In 2014, with the help of Dr Arun Shah of Muzaffarpur, we confirmed that the disease was definitely hypoglycemic encephalopathy.

Children would not swallow seeds. Hence, litchi fruits should be tested for the presence of hypoglycin. Also sick children should be tested for the presence of the chemical moieties, for which some specific biochemistry tests were recommended.

Meanwhile, we recommended that the health staff should teach the community that no child should go to bed without a ‘cooked meal’ not to face the risk of hypoglycemia. Parents were to supervise children eating litchi, especially in the evenings. These recommendations were instituted by the ministry officials. All primary health centre (PHC) doctors were taught to infuse glucose early in the course of illness so as to mitigate the need for fatty acid oxidation. The one missing link was: does litchi fruit (edible pulp) contain the hypoglycin? With the help of Dr Shah litchi fruits were collected, both semi-ripe and fully ripe, in 2014 and tested in IITR by Dr Das and his team in 2015.

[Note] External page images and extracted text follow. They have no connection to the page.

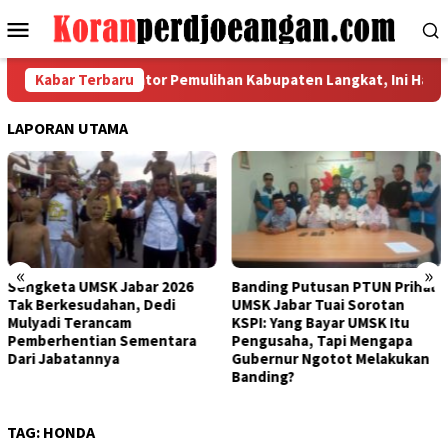
Loncat
Menu
ke
Mobile
konten
oordinasi Indikator Pemulihan Kabupaten Langkat, Ini Hasil Lap
Kabar Terbaru
LAPORAN UTAMA
«
»
Banding Putusan PTUN Prihal
Bertemu Bupati Bogor, FSPMI
UMSK Jabar Tuai Sorotan
Kantongi Rekomendasi Ini
KSPI: Yang Bayar UMSK Itu
Terkait Putusan PTUN
Pengusaha, Tapi Mengapa
Bandung
Gubernur Ngotot Melakukan
Banding?
TAG:
HONDA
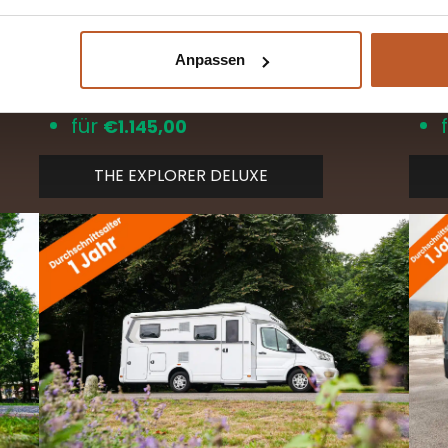
 % Preisvorteil)
The Explorer Deluxe
Anpassen
07-10 bis 17-10
von
€
1.369,00
für
€1.145,00
THE EXPLORER DELUXE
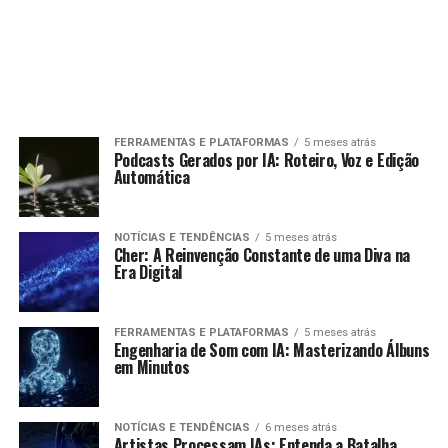
FERRAMENTAS E PLATAFORMAS
5 meses atrás
Podcasts Gerados por IA: Roteiro, Voz e Edição
Automática
NOTÍCIAS E TENDÊNCIAS
5 meses atrás
Cher: A Reinvenção Constante de uma Diva na
Era Digital
FERRAMENTAS E PLATAFORMAS
5 meses atrás
Engenharia de Som com IA: Masterizando Álbuns
em Minutos
NOTÍCIAS E TENDÊNCIAS
6 meses atrás
Artistas Processam IAs: Entenda a Batalha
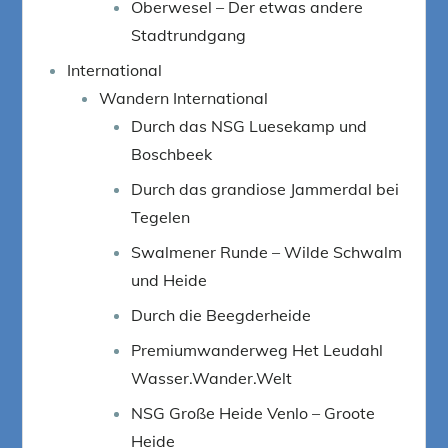
Oberwesel – Der etwas andere
Stadtrundgang
International
Wandern International
Durch das NSG Luesekamp und
Boschbeek
Durch das grandiose Jammerdal bei
Tegelen
Swalmener Runde – Wilde Schwalm
und Heide
Durch die Beegderheide
Premiumwanderweg Het Leudahl
Wasser.Wander.Welt
NSG Große Heide Venlo – Groote
Heide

As previously described, seeds contain the hypoglycin in large concentration. We found that semi-ripe and fully ripe fruits also contain the hypoglycin, more in semi-ripe than in the fully ripe fruit pulp.

 


When Governance Now contacted  MMWR, its executive editor Charlotte Kent replied promptly on December 2 saying that matter would be investigated. “We received your two emails from today about the MMWR report, “Outbreaks of Unexplained Neurologic Illness – Muzaffapur, India, 2013-14”. We are planning on investigating the concern you raised,” she said in an email. MMWR has not sent any further information on the matter since then. Srivastava, meanwhile, did not reply to the emailed queries.

Several questions are raised by this incident, especially since the parallel research published by CDC was also done with help of Indian government bodies.

Dr John also rues the fact that this episode pits Indian scientists against each other. He says that ultimately it proves that Indians can do their research and reach the truth without external help. However, he adds that distortion of truth does leave a bitter taste in the mouth and is just not done in science.

An ethical scientist would not claim credit for someone else’s work, says the veteran virologist.